Codex supports this directly via --output-schema, which constrains the final response to a JSON Schema you define.

A small rubric schema

Start by defining a small schema that captures the checks you care about. For example, create evals/style-rubric.schema.json:

{
  "type": "object",
  "properties": {
    "overall_pass": { "type": "boolean" },
    "score": { "type": "integer", "minimum": 0, "maximum": 100 },
    "checks": {
      "type": "array",
      "items": {
        "type": "object",
        "properties": {
          "id": { "type": "string" },
          "pass": { "type": "boolean" },
          "notes": { "type": "string" }
        },
        "required": ["id", "pass", "notes"],
        "additionalProperties": false
      }
    }
  },
  "required": ["overall_pass", "score", "checks"],
  "additionalProperties": false
}

This schema gives you stable fields (overall_pass, score, per-check results) that you can combine, diff, and track over time.

The style-check prompt

Next, run a second codex exec that only inspects the repository and emits a rubric-compliant JSON response:

codex exec \
  "Evaluate the demo-app repository against these requirements:
   - Vite + React + TypeScript project exists
   - Tailwind is configured via @tailwindcss/vite and CSS imports tailwindcss
   - src/components contains Header.tsx and Card.tsx
   - Components are functional and styled with Tailwind utility classes (no CSS modules)
   Return a rubric result as JSON with check ids: vite, tailwind, structure, style." \
  --output-schema ./evals/style-rubric.schema.json \
  -o ./evals/artifacts/test-01.style.json

This is where --output-schema is handy. Instead of free-form text that’s hard to parse or compare, you get a predictable JSON object that your eval harness can score across many runs.

If you later move this eval suite into CI, the Codex GitHub Action explicitly supports passing --output-schema through codex-args, so you can enforce the same structured output in automated workflows.

7. Extending your evals as the skill matures

Once you have the core loop in place, you can extend your evals in the directions that matter most for your skill. Start small, then layer in deeper checks only where they add real confidence.

Some examples include:

  • Command count and thrashing: Count command_execution items in the JSONL trace to catch regressions where the agent starts looping or re-running commands. Token usage is also available in turn.completed events.
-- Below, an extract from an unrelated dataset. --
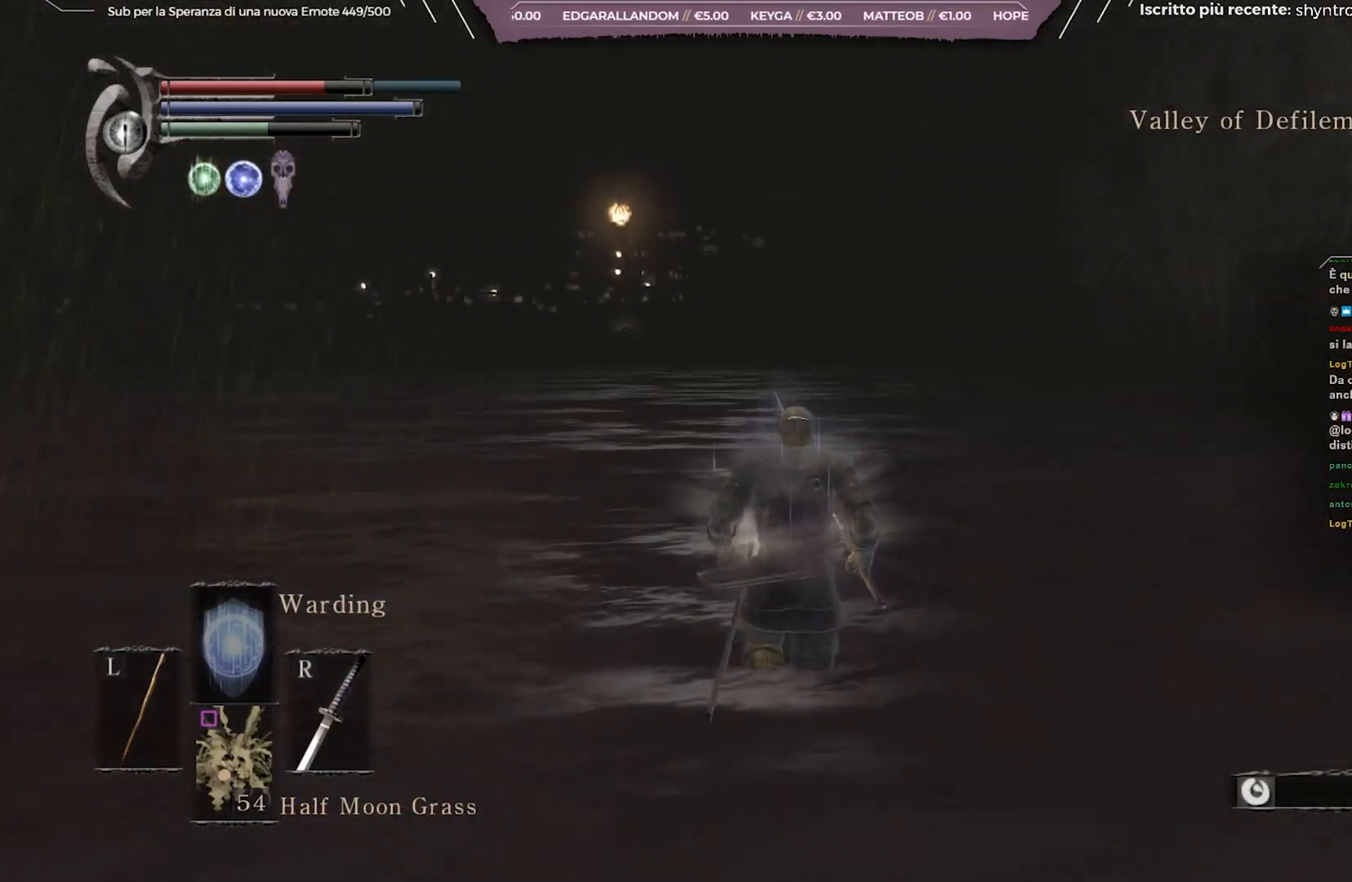
{"buttons": ["B"], "left_stick": "up", "right_stick": "center", "events": []}
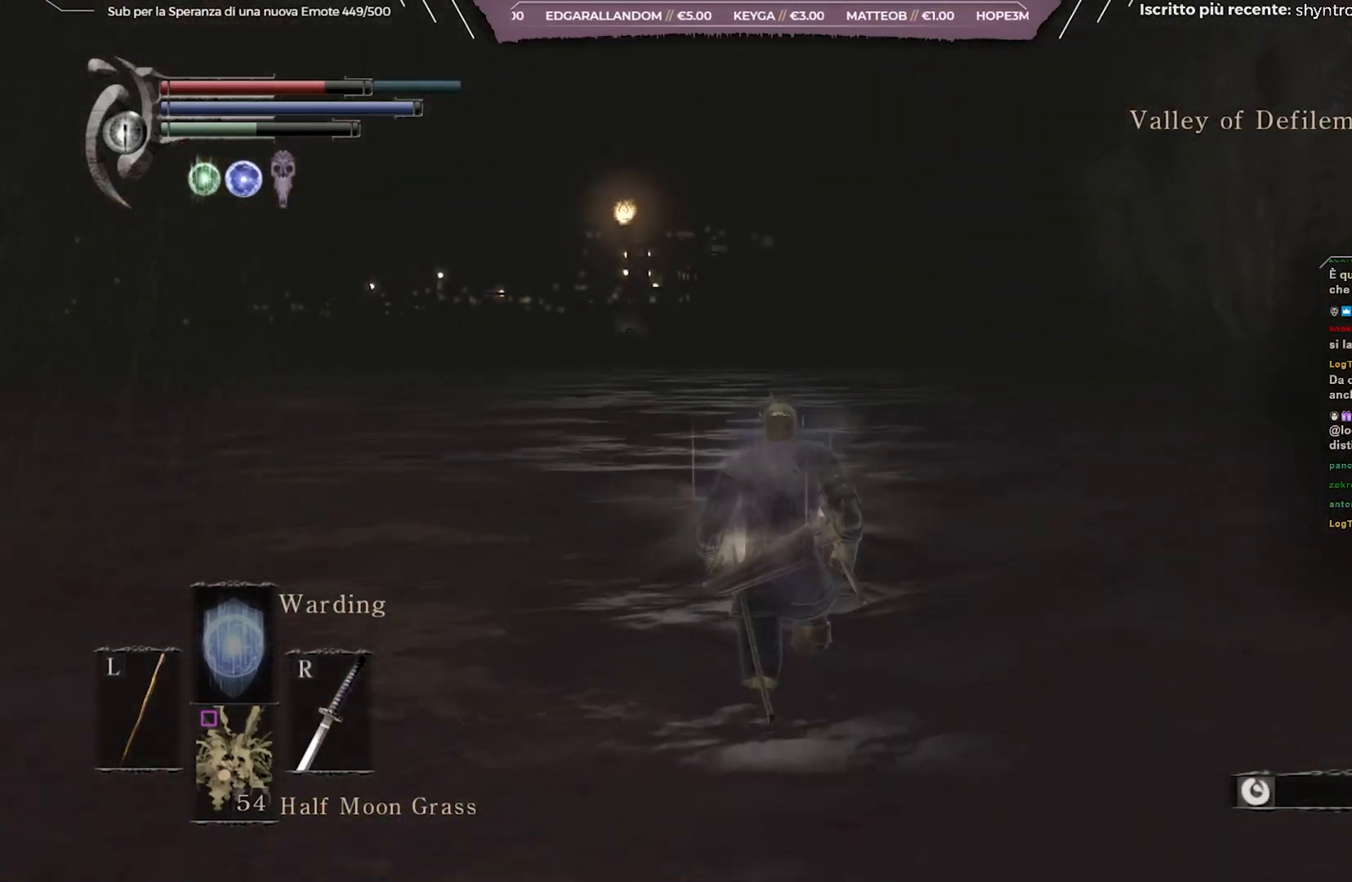
{"buttons": ["B"], "left_stick": "up", "right_stick": "center", "events": [[250, "right_stick", "left"], [450, "right_stick", "center"]]}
  • Token budget: Track usage.input_tokens and usage.output_tokens to spot accidental prompt bloat and compare efficiency across versions.

  • Build checks: Run npm run build after the skill completes. This acts as a stronger end-to-end signal and catches broken imports or incorrectly configured tooling.

  • Runtime smoke checks: Start npm run dev and hit the dev server with curl, or run a lightweight Playwright check if you already have one. Use this selectively. It adds confidence but costs time.

  • Repository cleanliness: Ensure the run generates no unwanted files and that git status --porcelain is empty (or matches an explicit allow list).

  • Sandbox and permission regressions: Verify the skill still works without escalating permissions beyond what you intended. Least-privilege defaults matter most once you automate.

The pattern is consistent: begin with fast checks that explain behavior, then add slower, heavier checks only when they reduce risk.

8. Key takeaways

This small setup-demo-app example shows the shift from “it feels better” to “proof”: run the agent, record what happened, and grade it with a small set of checks. Once that loop exists, every tweak becomes easier to confirm, and every regression becomes clear. Here are the key takeaways:

  • Measure what matters. Good evals make regressions clear and failures explainable.
  • Start from a checkable definition of done. Use $skill-creator to bootstrap, then tighten the instructions until success is unambiguous.
  • Ground evals in behavior. Capture JSONL with codex exec --json and write deterministic checks against command_execution events.
  • Use Codex where rules fall short. Add a structured, rubric-based pass with --output-schema to grade style and conventions reliably.
  • Let real failures drive coverage. Every manual fix is a signal. Turn it into a test so the skill keeps getting it right.